Edwards had hoped to fly into the storm zone yesterday but air space was needed for multiple rescues. According to the Governor, who relayed this information during a press conference yesterday afternoon, National Guard crews had rescued 191 citizens and 27 pets from the affected areas of the state. Those crews even did helicopter rescue missions for victims in flood-ravaged LaPlace and Lafitte.
Rescue and search crews will be going out again today. This time in a more organized search pattern. Most of Monday's rescues were the result of 911 calls made to various emergency operations centers during the day on Sunday.
In his remarks yesterday, Edwards was quick to remind evacuees from the storm to not try and return home right now. In many places the roads are impassable and there are trees and powerlines blocking roadways. The Governor asks you to exercise patience in planning your return. State officials will make it quite clear when conditions are such that your safe return is possible.
So far, only two deaths have officially been attributed to Hurricane Ida. One of those happened in Prairieville when a tree fell on a home Sunday evening. It was also reported yesterday that a New Orleans motorist drowned when they drove their car around barricades.
Still, there's another, only in Louisiana, kind of story involving a fatality from Slidell. St. Tammany Parish Deputies say a man walking in floodwaters near his home was attacked and presumed killed by an alligator. So far, deputies have not found the man's body. The incident was reported by his wife.

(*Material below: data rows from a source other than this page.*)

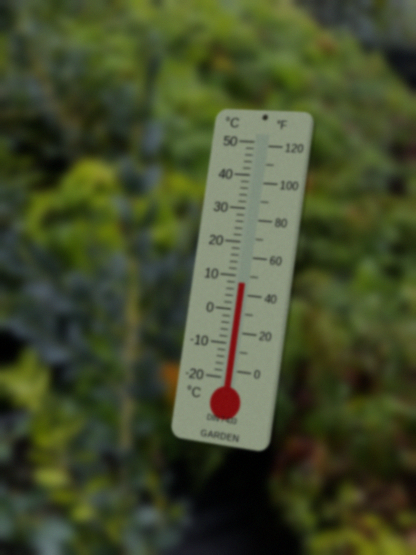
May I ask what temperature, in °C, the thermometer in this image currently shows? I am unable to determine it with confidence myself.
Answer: 8 °C
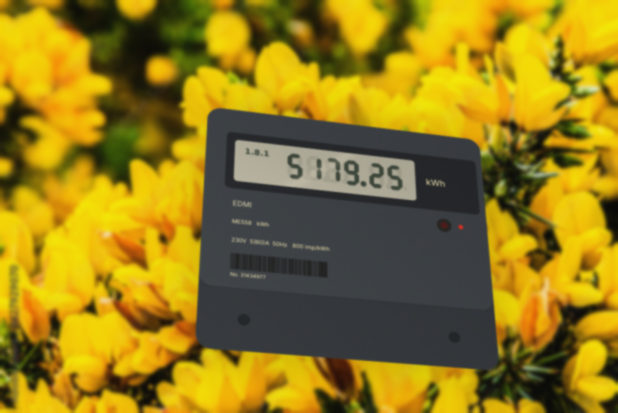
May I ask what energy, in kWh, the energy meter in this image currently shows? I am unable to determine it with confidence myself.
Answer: 5179.25 kWh
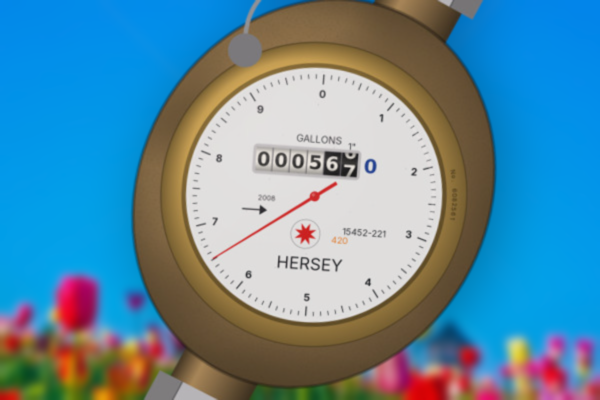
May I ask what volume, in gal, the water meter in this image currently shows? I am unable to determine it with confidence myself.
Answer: 5666.5 gal
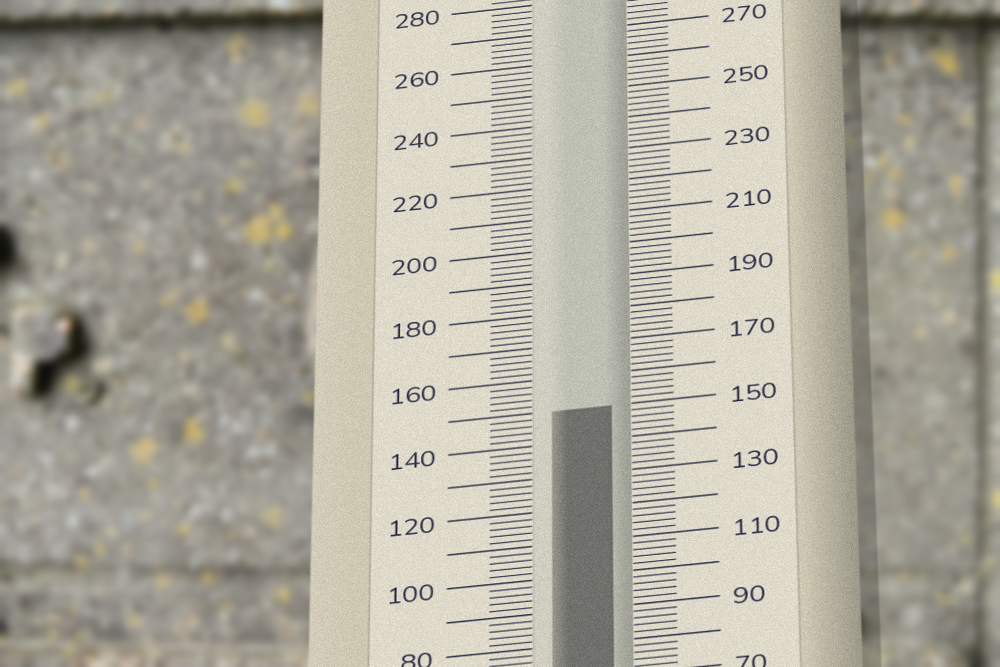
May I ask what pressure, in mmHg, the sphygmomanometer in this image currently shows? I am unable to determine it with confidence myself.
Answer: 150 mmHg
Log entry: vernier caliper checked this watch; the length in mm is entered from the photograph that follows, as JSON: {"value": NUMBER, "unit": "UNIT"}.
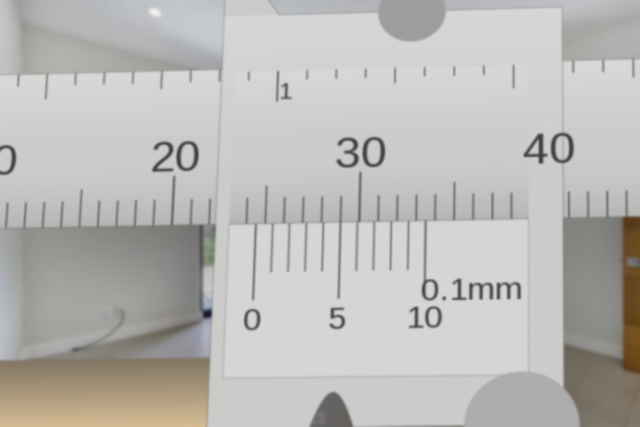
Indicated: {"value": 24.5, "unit": "mm"}
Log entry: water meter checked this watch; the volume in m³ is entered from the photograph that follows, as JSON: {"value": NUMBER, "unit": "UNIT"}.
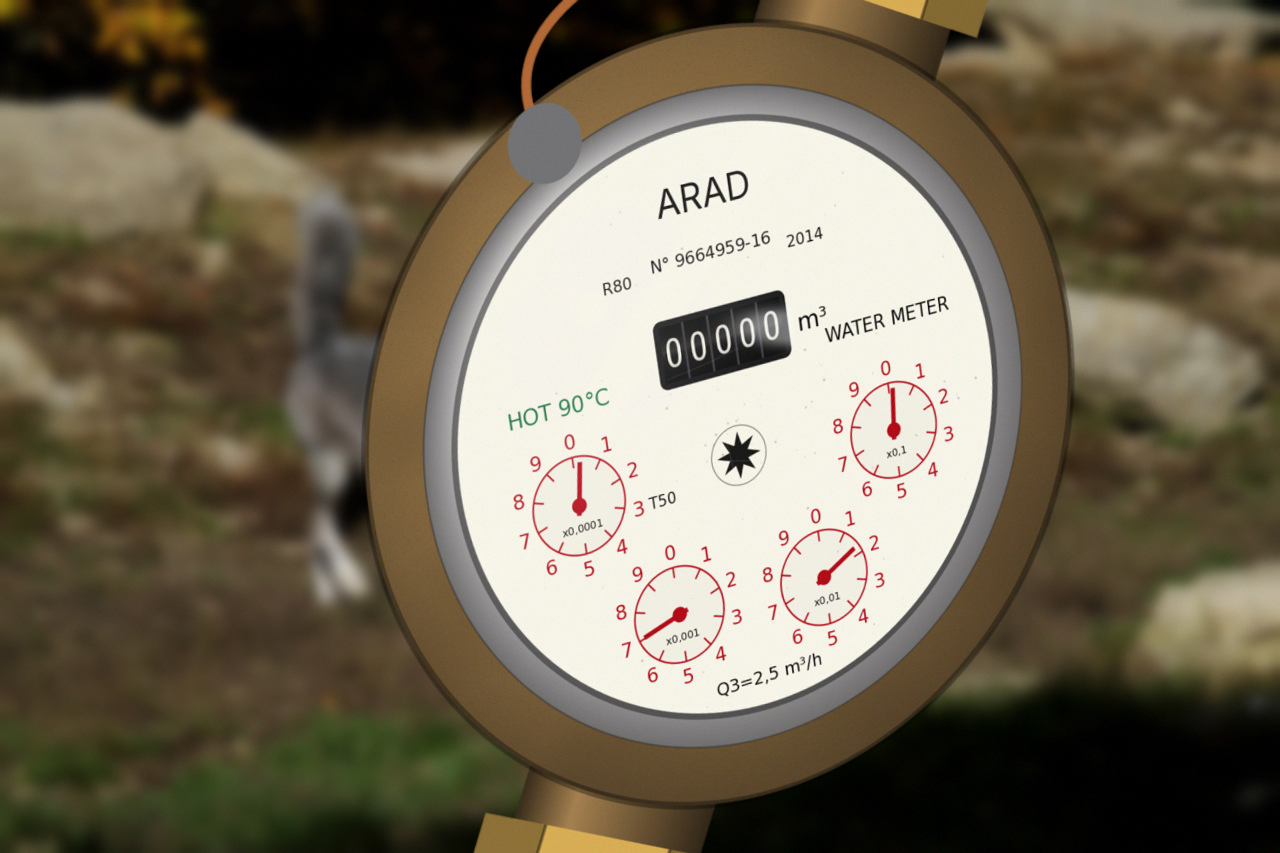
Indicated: {"value": 0.0170, "unit": "m³"}
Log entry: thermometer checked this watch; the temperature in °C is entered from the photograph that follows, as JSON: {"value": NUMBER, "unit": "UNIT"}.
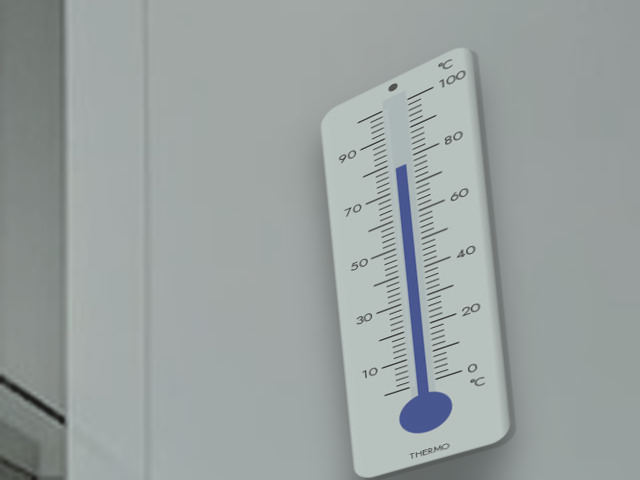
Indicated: {"value": 78, "unit": "°C"}
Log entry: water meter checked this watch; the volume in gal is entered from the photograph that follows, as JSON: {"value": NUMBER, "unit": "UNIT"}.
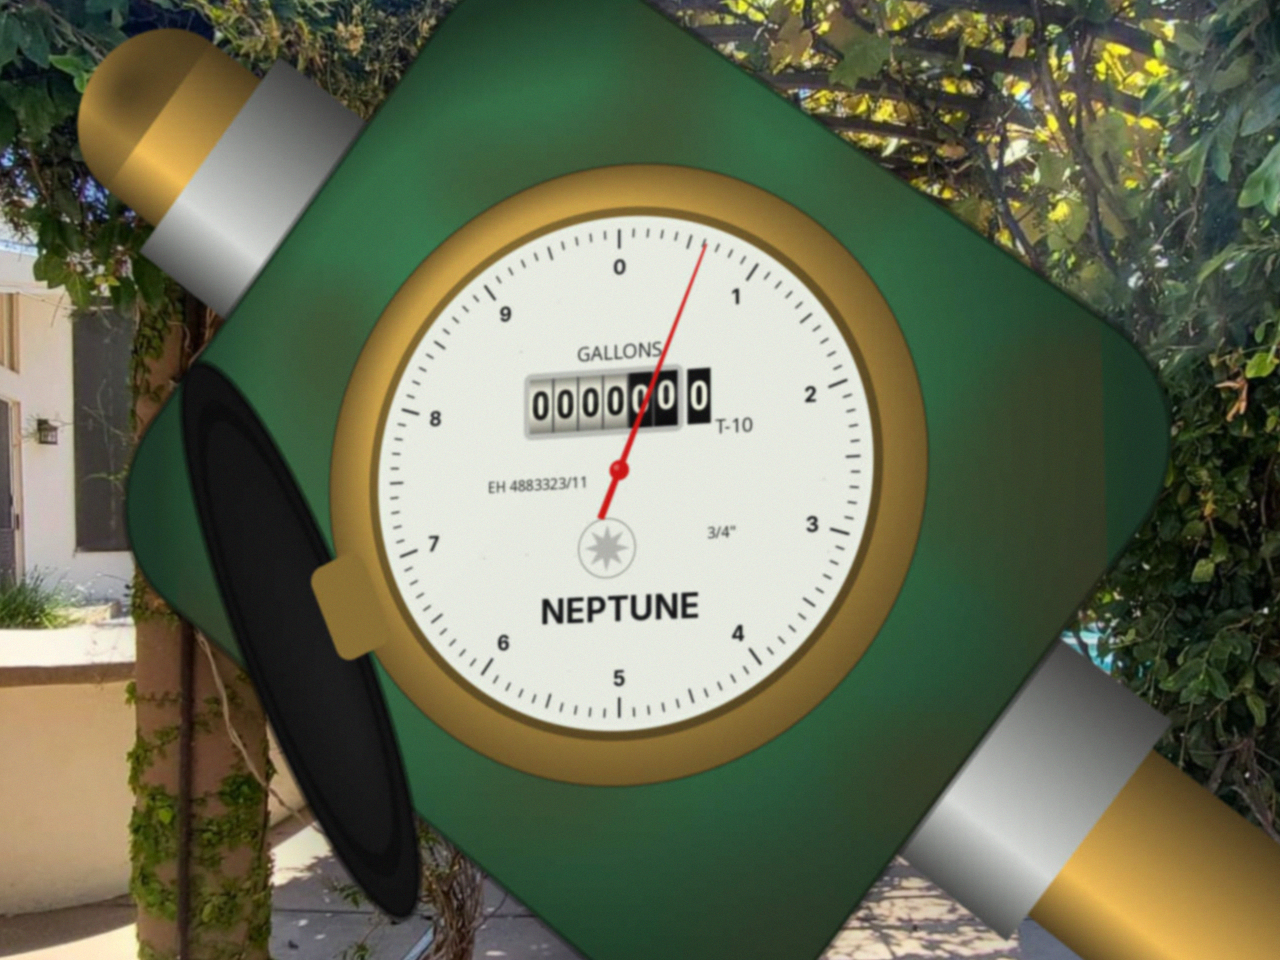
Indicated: {"value": 0.6, "unit": "gal"}
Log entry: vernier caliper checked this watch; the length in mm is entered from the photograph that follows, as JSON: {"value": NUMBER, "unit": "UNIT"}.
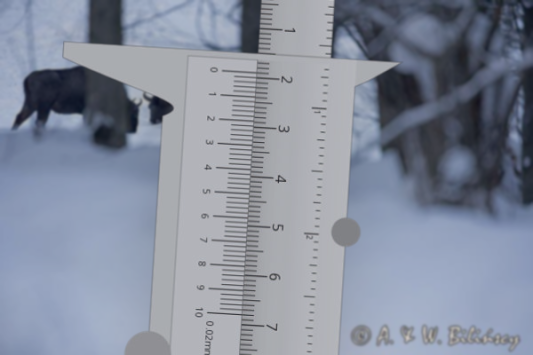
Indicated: {"value": 19.0, "unit": "mm"}
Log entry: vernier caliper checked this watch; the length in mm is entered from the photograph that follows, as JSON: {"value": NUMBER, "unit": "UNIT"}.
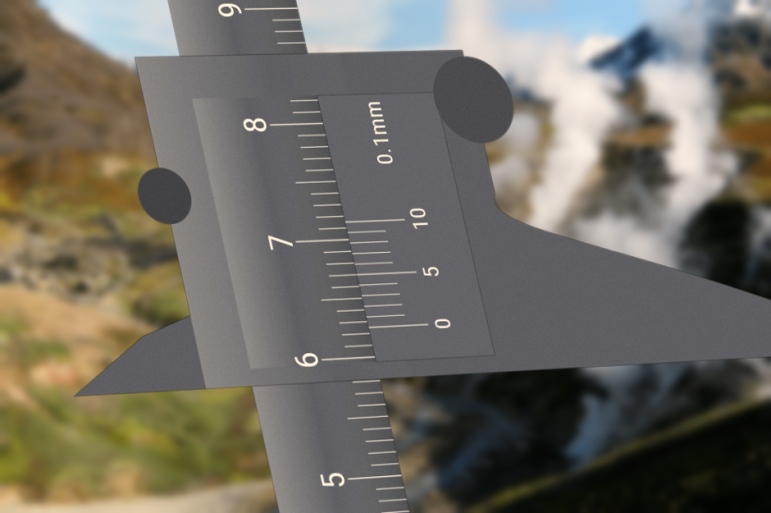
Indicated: {"value": 62.5, "unit": "mm"}
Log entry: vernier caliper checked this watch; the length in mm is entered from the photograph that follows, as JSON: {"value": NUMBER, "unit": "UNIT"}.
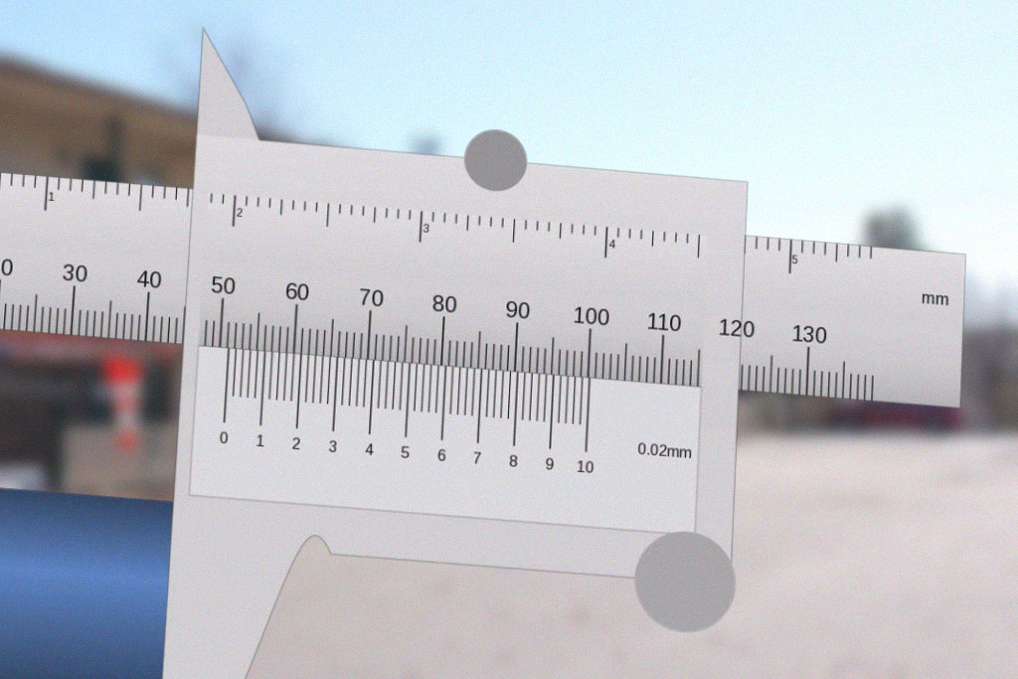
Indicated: {"value": 51.2, "unit": "mm"}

As if to add insult to injury, the National Weather Service Office has issued a heat advisory for much of the storm-affected areas of the state. Heat index values could be well into the triple digits this afternoon. For those working in and around the area, this could become a concern because of the lack of air conditioning and fans.
There is also a 50% chance of showers and thunderstorms across the storm zone. This could inhibit rescue and recovery operations as well.